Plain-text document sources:
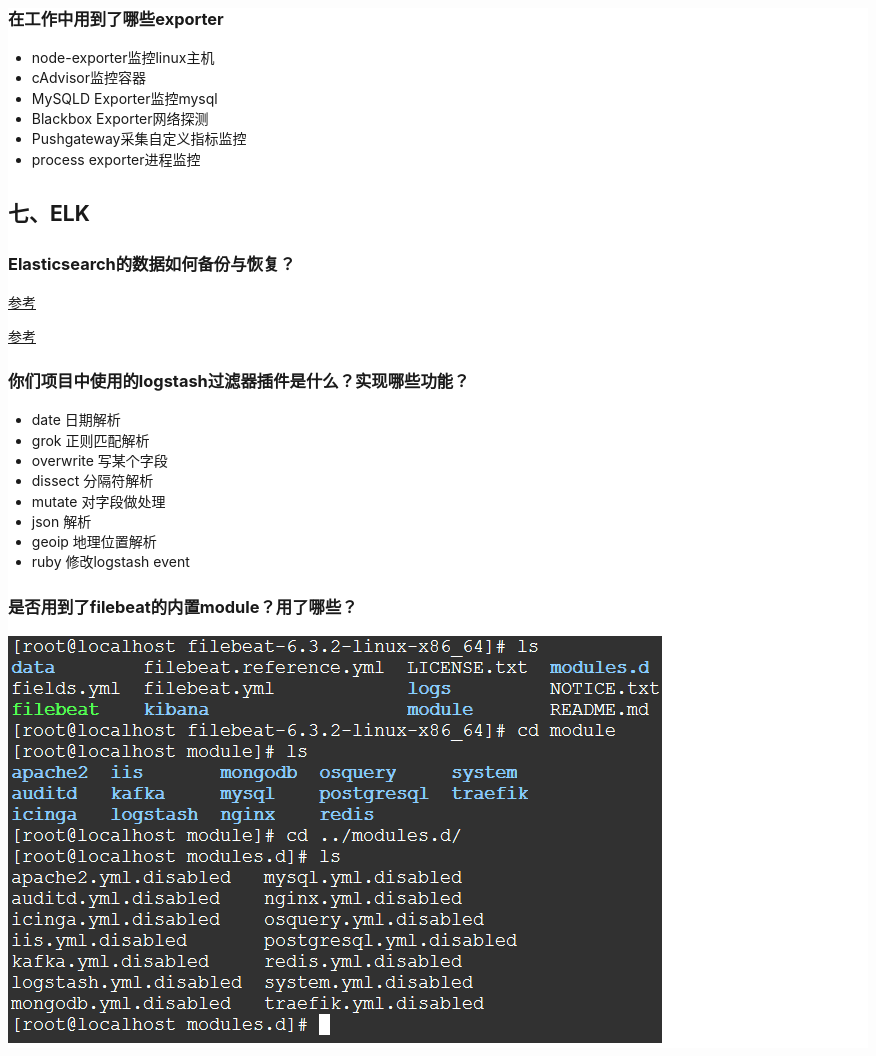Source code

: ### 在工作中用到了哪些exporter

- node-exporter监控linux主机
- cAdvisor监控容器
- MySQLD Exporter监控mysql
- Blackbox Exporter网络探测
- Pushgateway采集自定义指标监控
- process exporter进程监控

## 七、ELK

### Elasticsearch的数据如何备份与恢复？

[参考](https://www.cnblogs.com/tcy1/p/13492361.html)

[参考](https://blog.csdn.net/moxiaomomo/article/details/78401400?locationNum=8&fps=1)

### 你们项目中使用的logstash过滤器插件是什么？实现哪些功能？

- date 日期解析
- grok 正则匹配解析
- overwrite 写某个字段
- dissect 分隔符解析
- mutate 对字段做处理
- json 解析
- geoip 地理位置解析
- ruby 修改logstash event

### 是否用到了filebeat的内置module？用了哪些？

![](./linux.assets/true-image-20220817182702866.png)
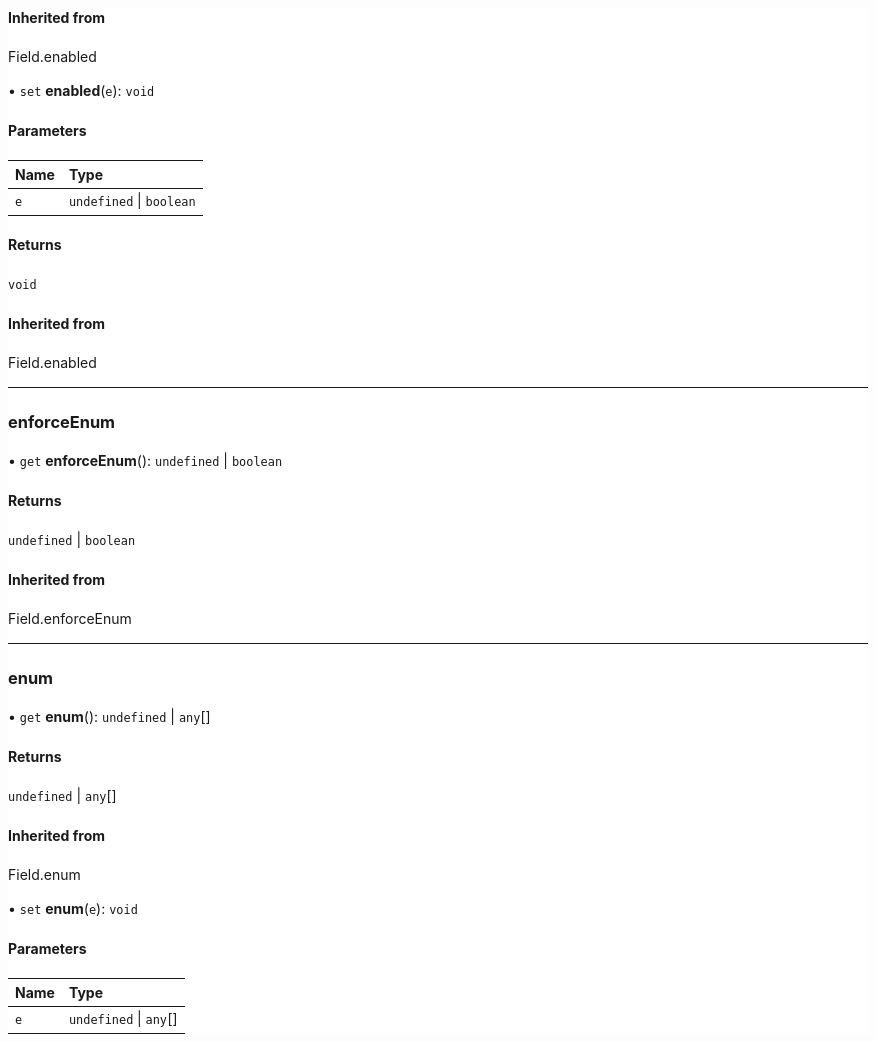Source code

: #### Inherited from

Field.enabled

• `set` **enabled**(`e`): `void`

#### Parameters

| Name | Type |
| :------ | :------ |
| `e` | `undefined` \| `boolean` |

#### Returns

`void`

#### Inherited from

Field.enabled

___

### enforceEnum

• `get` **enforceEnum**(): `undefined` \| `boolean`

#### Returns

`undefined` \| `boolean`

#### Inherited from

Field.enforceEnum

___

### enum

• `get` **enum**(): `undefined` \| `any`[]

#### Returns

`undefined` \| `any`[]

#### Inherited from

Field.enum

• `set` **enum**(`e`): `void`

#### Parameters

| Name | Type |
| :------ | :------ |
| `e` | `undefined` \| `any`[] |
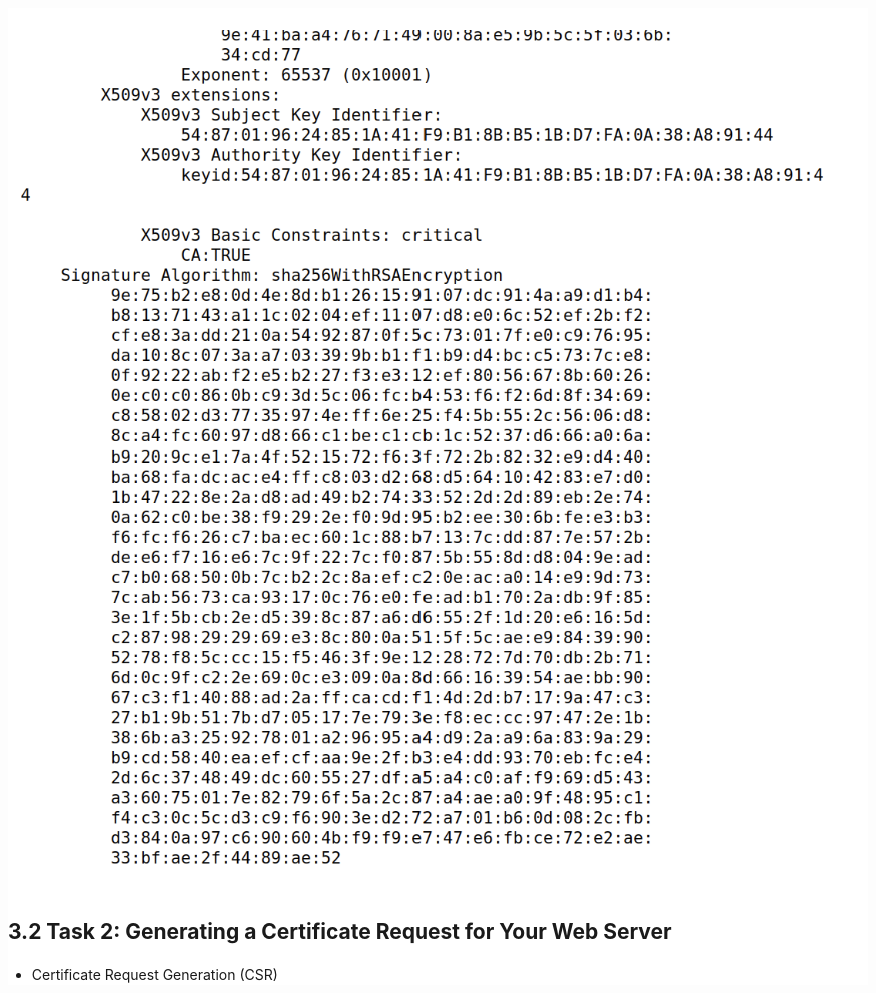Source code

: ![Alt text](image-44.png)

## 3.2 Task 2: Generating a Certificate Request for Your Web Server

- Certificate Request Generation (CSR)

Work required:
Nothing but an exact copy is needed, covering the lines from the line with "- dissect 分隔符解析" through the last line of the entries, pictures excluded.

Answer area:
- dissect 分隔符解析
- mutate 对字段做处理
- json 解析
- geoip 地理位置解析
- ruby 修改logstash event

### 是否用到了filebeat的内置module？用了哪些？

![](./linux.assets/true-image-20220817182702866.png)
Source code

: #### Inherited from

Field.enabled

• `set` **enabled**(`e`): `void`

#### Parameters

| Name | Type |
| :------ | :------ |
| `e` | `undefined` \| `boolean` |

#### Returns

`void`

#### Inherited from

Field.enabled

___

### enforceEnum

• `get` **enforceEnum**(): `undefined` \| `boolean`

#### Returns

`undefined` \| `boolean`

#### Inherited from

Field.enforceEnum

___

### enum

• `get` **enum**(): `undefined` \| `any`[]

#### Returns

`undefined` \| `any`[]

#### Inherited from

Field.enum

• `set` **enum**(`e`): `void`

#### Parameters

| Name | Type |
| :------ | :------ |
| `e` | `undefined` \| `any`[] |
Source code

: ![Alt text](image-44.png)

## 3.2 Task 2: Generating a Certificate Request for Your Web Server

- Certificate Request Generation (CSR)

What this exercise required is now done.